耶律迭剌策划已定,扔掉手中烧焦的木条道:“大哥的罪过,不止于此。这几年中原争战,河东兵与大梁军马互相攻杀,正是鹬蚌相争渔翁得利的好时机,他却仍然盘桓漠北,与室韦残部争夺牧场与牛羊,无意南伐,白白浪费了大好战机。”
“不错,”耶律剌葛也深觉遗憾,“眼下,河东的李存勖与幽州刘守光相持已经一年,幽州城矢尽粮绝、眼看支持不了多久,可河东兵千里奔袭、远道而来,也成了疲兵,我们倘若此时发大兵进攻李存勖,他必然不敌退去,而刘守光手里的幽燕九州、方圆两千里的地盘,也就从此成为我们契丹人的地盘,这是何等的良机?可我与迭剌数次向大哥进言,他却说什么契丹内乱不暇,不必贪得,竟坐视河东李存勖坐大,以此鼠目寸光的见识,大哥实在不配当契丹大皇帝!”
众人眺望着不远处黑黝黝一片的上京都城,深觉耶律剌葛识见更高一筹。他们契丹人已经在漠北纵横了几百年,却始终没有突破雁门关、南窥中原,倘若能趁河东与河朔交战的良机,夺幽州、败晋阳,岂非千古功业?

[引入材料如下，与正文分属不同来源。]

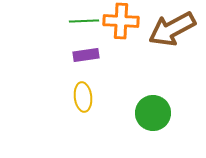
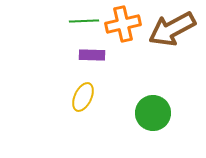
orange cross: moved 2 px right, 3 px down; rotated 16 degrees counterclockwise
purple rectangle: moved 6 px right; rotated 10 degrees clockwise
yellow ellipse: rotated 32 degrees clockwise
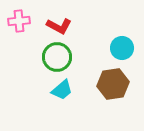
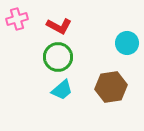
pink cross: moved 2 px left, 2 px up; rotated 10 degrees counterclockwise
cyan circle: moved 5 px right, 5 px up
green circle: moved 1 px right
brown hexagon: moved 2 px left, 3 px down
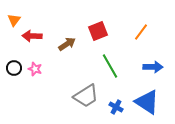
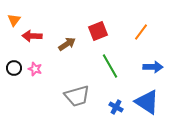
gray trapezoid: moved 9 px left; rotated 16 degrees clockwise
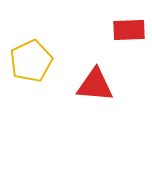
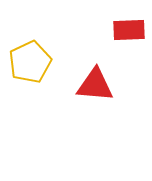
yellow pentagon: moved 1 px left, 1 px down
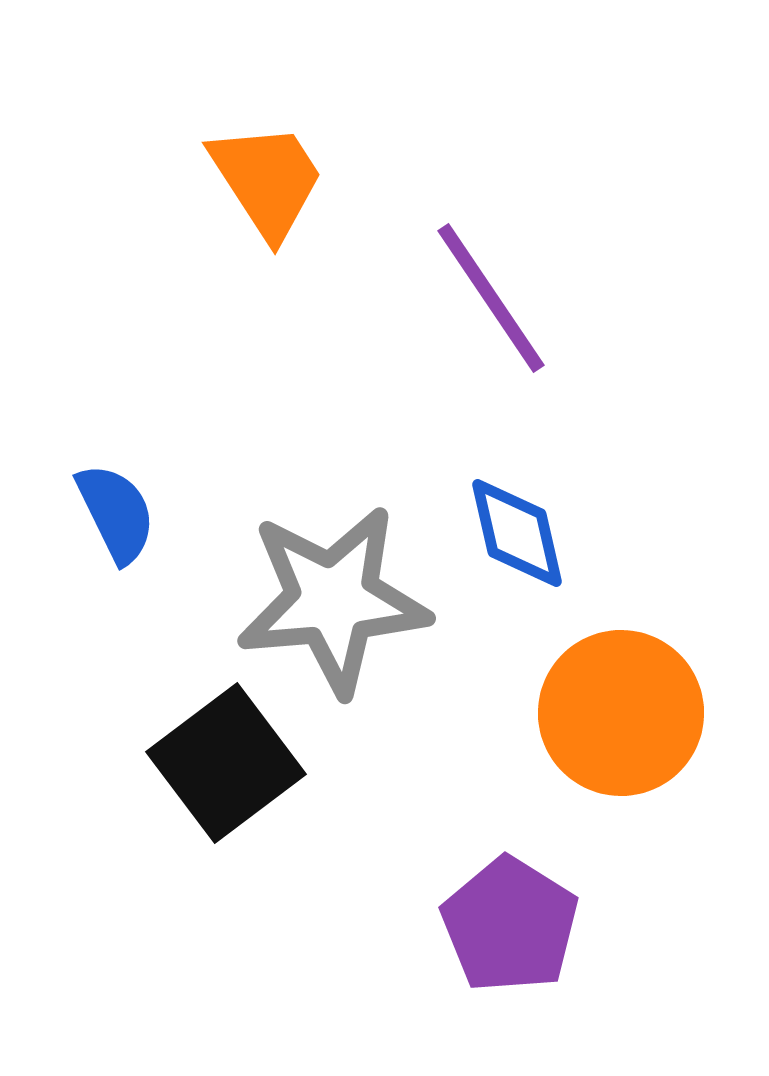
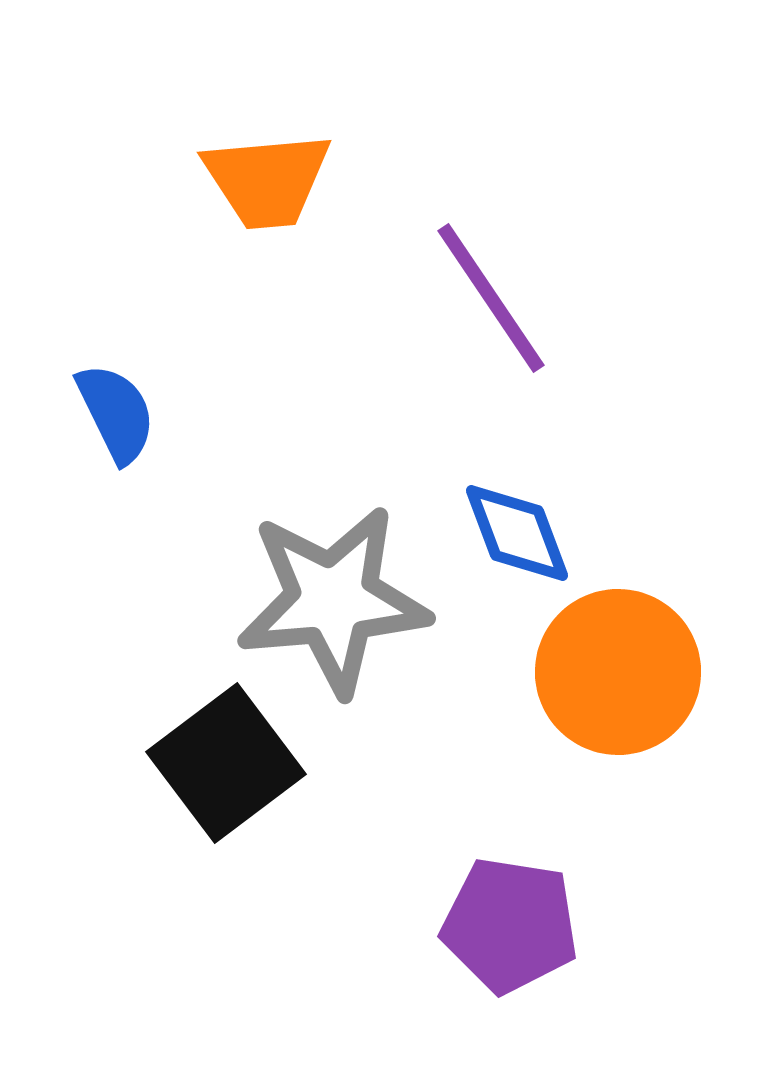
orange trapezoid: rotated 118 degrees clockwise
blue semicircle: moved 100 px up
blue diamond: rotated 8 degrees counterclockwise
orange circle: moved 3 px left, 41 px up
purple pentagon: rotated 23 degrees counterclockwise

以他们如今的六十万铁骑,足以挥兵直入动**不安的中原,在乱世里分一杯羹。
李存勖望着城门紧闭的幽州城,气不打一处来。
明明自知不敌河东兵,明明自知幽州城粮尽、朝不保夕,明明已经当众亲口答应要献城出降,刘守光竟然又出尔反尔,在和他约定好的出降时间里闭门拒降,城头布满守兵,严阵以待。
一怒之下,李存勖下令大军攻城。
周德威劝他再等候数日,幽州粮尽、军民离心,只要再等上一个月,幽州兵便会不战而溃,但李存勖咽不下这口气,当众喝道:“攻城以立威!”
上百具八牛弩对准高大坚固的幽州城墙,每具装有三只长弓的床弩旁,各有几十名弩手分立,他们合力绞轴拉绳,将三枝木杆铁翎、形如标枪的踏橛箭绷紧在弦上,调好准头后,由猛士举大斧砍断拉绳。